OJK Terbitkan POJK 15 dan 16/2026, Transisi Pengawasan BMKS Mulai 1 Januari 2027
WARTAFINANSIAL.COM — Otoritas Jasa Keuangan menerbitkan dua Peraturan OJK yang mengatur peralihan pengawasan Bursa Mineral dan Komoditas Strategis dari Bappebti. Peralihan kewenangan berlaku sejak 1 Januari 2027, saat bursa tersebut mulai beroperasi. POJK 16/2026 melengkapi kerangka pengaturan agar perdagangan mineral dan komoditas strategis berjalan transparan dan berintegritas.
Otoritas Jasa Keuangan (OJK) menerbitkan POJK Nomor 15 Tahun 2026 dan POJK Nomor 16 Tahun 2026 sebagai dasar hukum pengaturan Bursa Mineral dan Komoditas Strategis (BMKS). Penerbitan kedua aturan tersebut merupakan langkah awal OJK menjalankan amanat Pasal 132A Undang-Undang Nomor 4 Tahun 2026 tentang Perubahan Atas UU Nomor 4 Tahun 2023 tentang Pengembangan dan Penguatan Sektor Keuangan (P2SK).
Lewat perubahan UU P2SK, OJK diberi mandat melaksanakan pengaturan dan pengawasan transaksi di BMKS. Mandat itu sebelumnya berada di tangan Badan Pengawas Perdagangan Berjangka Komoditi (Bappebti).
Dua POJK, Dua Fungsi Berbeda
POJK Nomor 15 Tahun 2026 mengatur penahapan peralihan tugas dan wewenang pengaturan serta pengawasan transaksi pada BMKS dari Bappebti ke OJK. Adapun POJK Nomor 16 Tahun 2026 mengatur penyelenggaraan BMKS secara keseluruhan.
Melalui POJK 15/2026, OJK menetapkan mekanisme transisi kewenangan agar proses peralihan berjalan lancar dan terukur. OJK juga ingin menjaga stabilitas pasar, mencegah kekosongan hukum, dan meminimalkan kendala operasional bagi pelaku usaha yang sudah berjalan.
Peralihan kewenangan dari Bappebti kepada OJK baru berlaku sejak 1 Januari 2027, bertepatan dengan mulai beroperasinya BMKS. Sementara POJK 16/2026 memperkuat kerangka pengaturan dan pengawasan terhadap penyelenggaraan bursa tersebut.
Empat Tujuan Utama Pengaturan BMKS
OJK merancang pengaturan BMKS untuk membangun infrastruktur pasar yang mampu menyelenggarakan perdagangan Mineral Strategis dan Komoditas Strategis secara teratur, wajar, transparan, efisien, dan berintegritas. Ada empat sasaran yang ingin dicapai:
- Kepastian proses pembentukan harga di bursa
- Kepastian mekanisme kliring transaksi
- Kepastian penyelesaian transaksi
- Kepastian pengelolaan risiko
Keempatnya jadi fondasi agar BMKS tidak sekadar jadi tempat jual-beli, tetapi juga rujukan harga yang kredibel bagi pelaku industri mineral dan komoditas.
Mengapa Transisi Butuh Payung Hukum
Peralihan pengawasan dari Bappebti ke OJK menyentuh banyak pihak: penyelenggara bursa, anggota bursa, lembaga kliring, hingga pelaku usaha yang selama ini berdagang di bawah rezim Bappebti. Tanpa aturan penahapan, risiko kekosongan hukum dan gangguan operasional terbuka lebar.

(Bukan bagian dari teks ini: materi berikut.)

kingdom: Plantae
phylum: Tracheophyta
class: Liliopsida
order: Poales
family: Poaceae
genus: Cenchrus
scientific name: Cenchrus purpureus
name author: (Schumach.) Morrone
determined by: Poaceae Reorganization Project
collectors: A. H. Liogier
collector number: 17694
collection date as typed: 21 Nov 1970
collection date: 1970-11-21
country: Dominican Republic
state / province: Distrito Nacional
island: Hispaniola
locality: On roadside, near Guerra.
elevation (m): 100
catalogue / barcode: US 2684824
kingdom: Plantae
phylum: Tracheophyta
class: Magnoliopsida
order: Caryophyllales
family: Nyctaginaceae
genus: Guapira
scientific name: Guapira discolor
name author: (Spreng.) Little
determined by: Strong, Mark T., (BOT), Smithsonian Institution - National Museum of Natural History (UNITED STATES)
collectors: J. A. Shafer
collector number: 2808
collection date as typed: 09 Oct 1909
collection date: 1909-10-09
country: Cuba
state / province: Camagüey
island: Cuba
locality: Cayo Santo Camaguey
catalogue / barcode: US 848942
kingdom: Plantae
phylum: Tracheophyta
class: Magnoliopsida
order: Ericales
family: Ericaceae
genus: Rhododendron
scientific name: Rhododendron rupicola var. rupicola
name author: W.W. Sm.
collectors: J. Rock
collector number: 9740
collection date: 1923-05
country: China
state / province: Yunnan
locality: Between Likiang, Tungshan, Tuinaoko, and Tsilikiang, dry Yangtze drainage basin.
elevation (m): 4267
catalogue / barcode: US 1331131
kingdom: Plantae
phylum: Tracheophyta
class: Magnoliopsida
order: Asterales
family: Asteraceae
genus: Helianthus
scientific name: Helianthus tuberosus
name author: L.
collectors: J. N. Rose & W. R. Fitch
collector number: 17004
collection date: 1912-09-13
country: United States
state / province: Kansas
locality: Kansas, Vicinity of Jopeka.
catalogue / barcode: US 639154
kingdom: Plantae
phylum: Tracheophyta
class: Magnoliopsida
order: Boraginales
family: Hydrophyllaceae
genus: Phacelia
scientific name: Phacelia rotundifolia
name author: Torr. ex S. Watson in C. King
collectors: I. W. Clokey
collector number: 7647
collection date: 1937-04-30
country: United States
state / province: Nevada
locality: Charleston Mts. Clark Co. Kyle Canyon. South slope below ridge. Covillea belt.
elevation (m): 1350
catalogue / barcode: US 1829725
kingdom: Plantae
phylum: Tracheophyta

POJK 15/2026 menjawab kebutuhan itu dengan mengatur urutan peralihan secara bertahap. Pendekatannya menempatkan stabilitas pasar sebagai prioritas, bukan sekadar memindahkan kewenangan administratif dari satu lembaga ke lembaga lain.
Apa Artinya bagi Pelaku Pasar
Bagi pelaku usaha mineral dan komoditas strategis, terbitnya dua POJK ini memberi kepastian soal siapa yang mengawasi transaksi mereka mulai 2027. Kepastian itu penting karena kegiatan ekspor-impor komoditas strategis selama ini terikat pada banyak regulasi lintas kementerian dan lembaga.
Investor yang berminat masuk ke instrumen berbasis komoditas juga mendapat gambaran lebih jelas soal kerangka pengawasan. OJK memegang kendali penuh atas transaksi di BMKS, sementara Bappebti menyelesaikan masa transisi hingga akhir 2026.
Yang belum terjawab dari kedua POJK ini: rincian teknis operasional bursa, termasuk persyaratan modal penyelenggara dan mekanisme kliring. Soal itu kemungkinan menyusul lewat aturan turunan menjelang beroperasinya BMKS pada awal 2027.